Dentyne is a brand of chewing gum and breath mints owned by the Italian-Dutch company Perfetti Van Melle.

In 1899, a New York City druggist Franklin V. Canning formulated a chewing gum which he promoted as an aid to oral hygiene. The package read "To prevent decay, To sweeten the breath, To keep teeth white." Mr. Canning called his new gum Dentyne which is a combination of the words "dental" and "hygiene" (and also sounds similar to the word dentine). In 1916 the brand was sold to the American Chicle Company. By the 1930s, Dentyne was produced by the Adams Gum Company. Adams was one of the companies that made up the American Chicle Company.

==Products==

===Gum===

==== Dentyne Classic ====
The original Dentyne was a cinnamon flavored breath-freshening gum which contained sugar. Dentyne Classic was removed from American and Canadian markets in 2006, and was eventually relaunched, only to be removed from markets again in 2019.

==== Dentyne Ice ====
A sugarless gum available in several flavors, all "intense" mints. Currently available flavors include "Peppermint", "Arctic Chill", "Spearmint", "Shiver Mint", "Vanilla Frost", "Cool Frost", "Wild Winter", "Intense", and "Mint Medley". Dentyne Ice gum should not be confused with Dentyne Ice mints.

Outside of the U.S., products available include additional flavors and are packaged differently. In the Southeast Asia markets, for instance, the Dentyne Ice package carries nine gum pellets instead of twelve, and is available in such flavors as "Mentholyptus" (extremely strong, similar to coughdrop mint flavor), "Midnight Mint", (a version of "Arctic Chill"), and Cherry (similar to a cherry mouthwash flavor.)

==== Dentyne Fire ====
Dentyne Fire "Spicy Cinnamon" is a cinnamon-flavored sugarless gum. Dentyne Fire gum should not be confused with Dentyne Fire mints. Spicy Cinnamon is the flavor most similar to the original Dentyne Gum.

==== Dentyne Pure ====
Dentyne has introduced Dentyne Pure, which claims to neutralize bad breath odors caused by bacteria and food.

==== Dentyne Tango ====
Dentyne Tango "Mixed Berry" comes in purple packaging and is fruit-flavored, not mint.

==== Dentyne Shine ====
A new Dentyne spinoff product, Dentyne Shine was introduced in Canada for 2009 as the Dentyne version of Trident White whitening gum.

=== Dentyne Mints ===
Dentyne Mints are a brand of breath mint manufactured by Cadbury Adams, a division of Cadbury-Schweppes. The mints are produced in two flavors: Ice (mint flavored) and Fire (cinnamon flavored). The form is a white (Dentyne Ice Mints) or red (Dentyne Fire Mints) pillow shape (slightly rounded square with rounded top and bottom). The candies are plain, with no printing or embossing.

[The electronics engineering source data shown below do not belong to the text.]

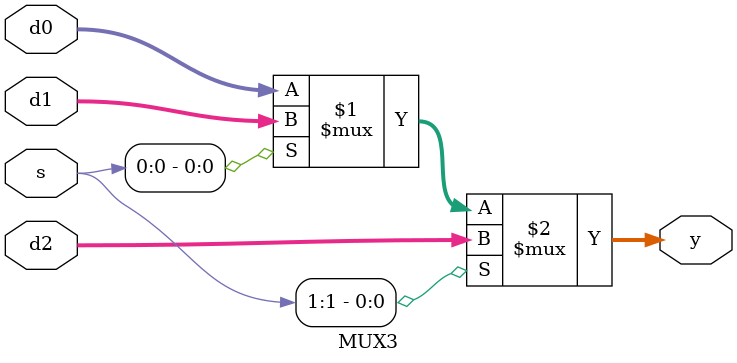
<source format=v>
module MUX2 #(parameter WIDTH = 8)
             (input  [WIDTH-1:0] d0, d1, 
              input              s, 
              output [WIDTH-1:0] y);

  assign y = s ? d1 : d0; 
  
endmodule

module MUX3 #(parameter WIDTH = 8)
             (input  [WIDTH-1:0] d0, d1, d2,
              input  [1:0]       s, 
              output [WIDTH-1:0] y);

  assign y = s[1] ? d2 : (s[0] ? d1 : d0); 
  
endmodule
</source>
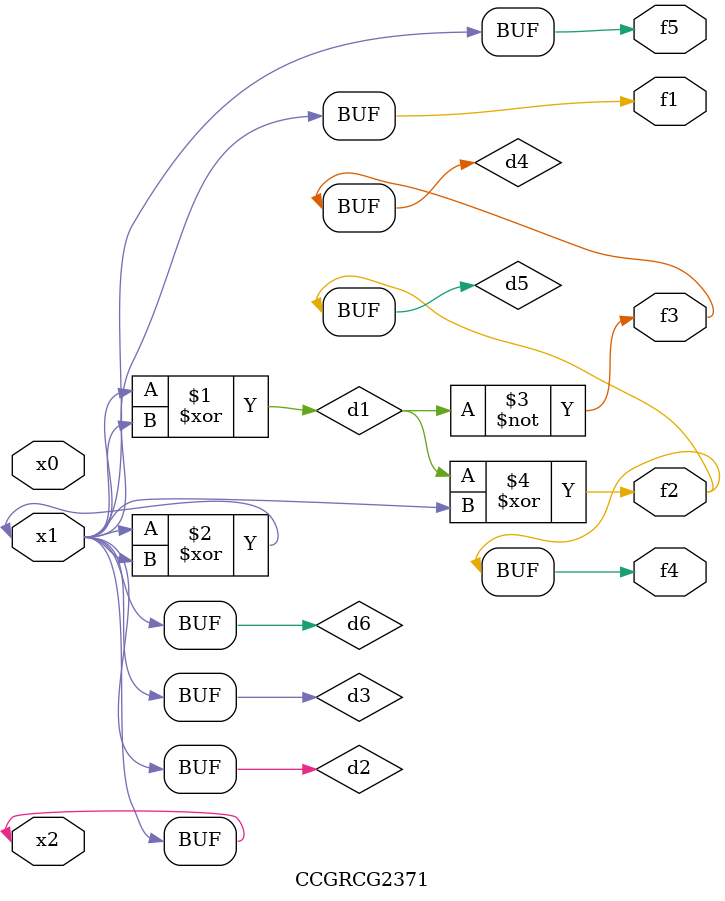
<source format=v>
module CCGRCG2371(
	input x0, x1, x2,
	output f1, f2, f3, f4, f5
);

	wire d1, d2, d3, d4, d5, d6;

	xor (d1, x1, x2);
	buf (d2, x1, x2);
	xor (d3, x1, x2);
	nor (d4, d1);
	xor (d5, d1, d2);
	buf (d6, d2, d3);
	assign f1 = d6;
	assign f2 = d5;
	assign f3 = d4;
	assign f4 = d5;
	assign f5 = d6;
endmodule

</source>
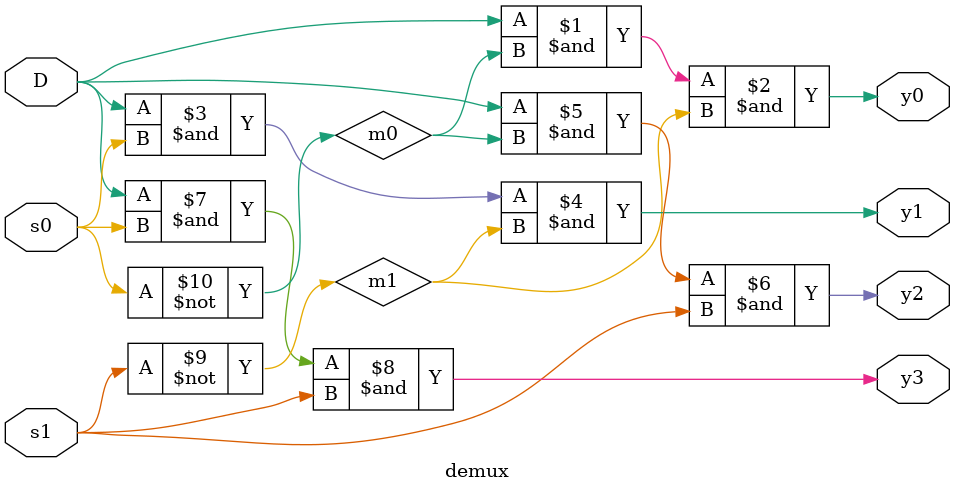
<source format=v>

module demux (input D,s0,s1, output y0,y1,y2,y3);
  wire m0, m1;
  not(m1,s1);
  not(m0,s0);

  and a1(y0,D,m0,m1);
  and a2(y1,D,s0,m1);
  and a3(y2,D,m0,s1);
  and a4(y3,D,s0,s1);
  
endmodule 

</source>
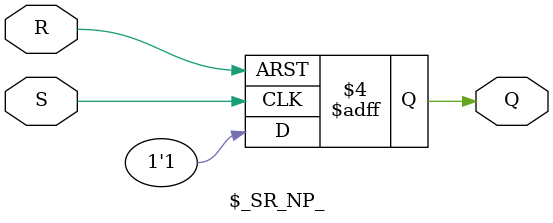
<source format=v>
module \$_SR_NP_ (S, R, Q);
input S, R;
output reg Q;
always @(negedge S, posedge R) begin
	if (R == 1)
		Q <= 0;
	else if (S == 0)
		Q <= 1;
end
endmodule

</source>
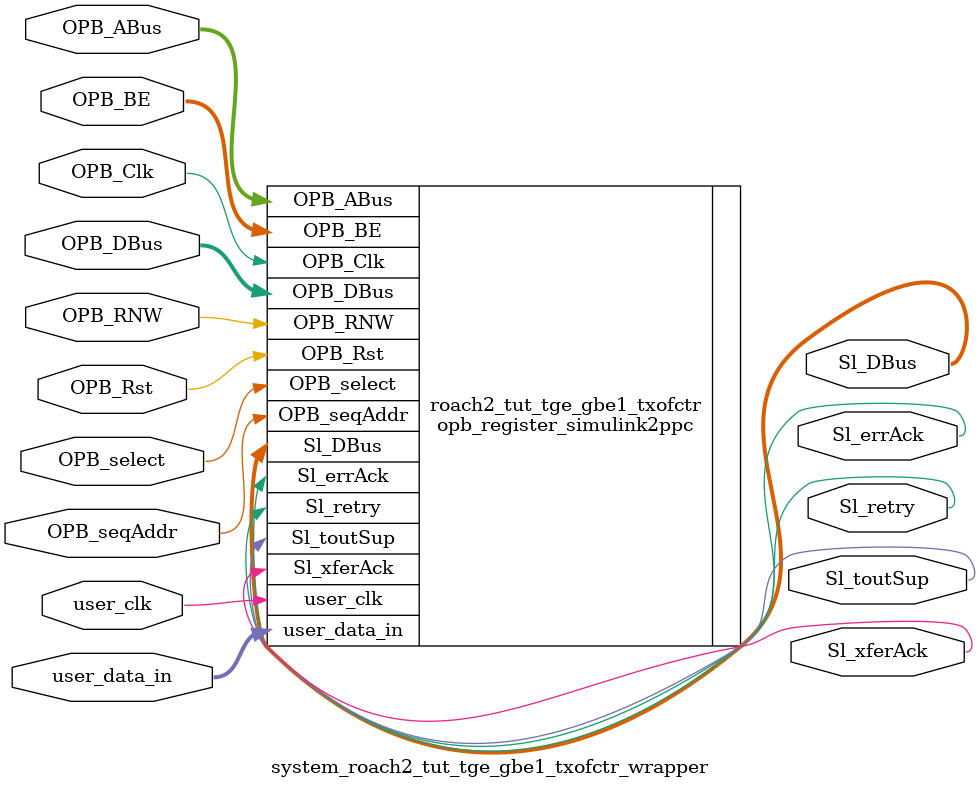
<source format=v>

module system_roach2_tut_tge_gbe1_txofctr_wrapper
  (
    OPB_Clk,
    OPB_Rst,
    Sl_DBus,
    Sl_errAck,
    Sl_retry,
    Sl_toutSup,
    Sl_xferAck,
    OPB_ABus,
    OPB_BE,
    OPB_DBus,
    OPB_RNW,
    OPB_select,
    OPB_seqAddr,
    user_data_in,
    user_clk
  );
  input OPB_Clk;
  input OPB_Rst;
  output [0:31] Sl_DBus;
  output Sl_errAck;
  output Sl_retry;
  output Sl_toutSup;
  output Sl_xferAck;
  input [0:31] OPB_ABus;
  input [0:3] OPB_BE;
  input [0:31] OPB_DBus;
  input OPB_RNW;
  input OPB_select;
  input OPB_seqAddr;
  input [31:0] user_data_in;
  input user_clk;

  opb_register_simulink2ppc
    #(
      .C_BASEADDR ( 32'h010C0500 ),
      .C_HIGHADDR ( 32'h010C05FF ),
      .C_OPB_AWIDTH ( 32 ),
      .C_OPB_DWIDTH ( 32 ),
      .C_FAMILY ( "virtex6" )
    )
    roach2_tut_tge_gbe1_txofctr (
      .OPB_Clk ( OPB_Clk ),
      .OPB_Rst ( OPB_Rst ),
      .Sl_DBus ( Sl_DBus ),
      .Sl_errAck ( Sl_errAck ),
      .Sl_retry ( Sl_retry ),
      .Sl_toutSup ( Sl_toutSup ),
      .Sl_xferAck ( Sl_xferAck ),
      .OPB_ABus ( OPB_ABus ),
      .OPB_BE ( OPB_BE ),
      .OPB_DBus ( OPB_DBus ),
      .OPB_RNW ( OPB_RNW ),
      .OPB_select ( OPB_select ),
      .OPB_seqAddr ( OPB_seqAddr ),
      .user_data_in ( user_data_in ),
      .user_clk ( user_clk )
    );

endmodule


</source>
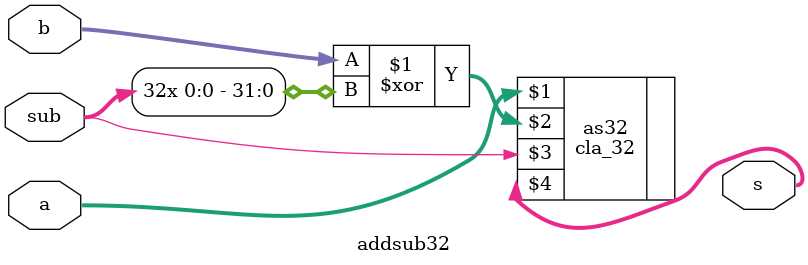
<source format=v>
`timescale 1ns / 1ps


module addsub32(
input [31:0] a,
input [31:0] b,
input sub,
output [31:0] s
    );
    cla_32 as32 (a,b^{32{sub}},sub,s);
endmodule

</source>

Dentyne Mints are packed in a plastic box in the form of a rectangular solid with
corners slightly rounded (along the X and Y axes only). Along the top of the top is a square hole with a sliding cover. Sliding this cover away from the hole allows access to the candy. The box uses no hinges. 50 mints are contained in each package.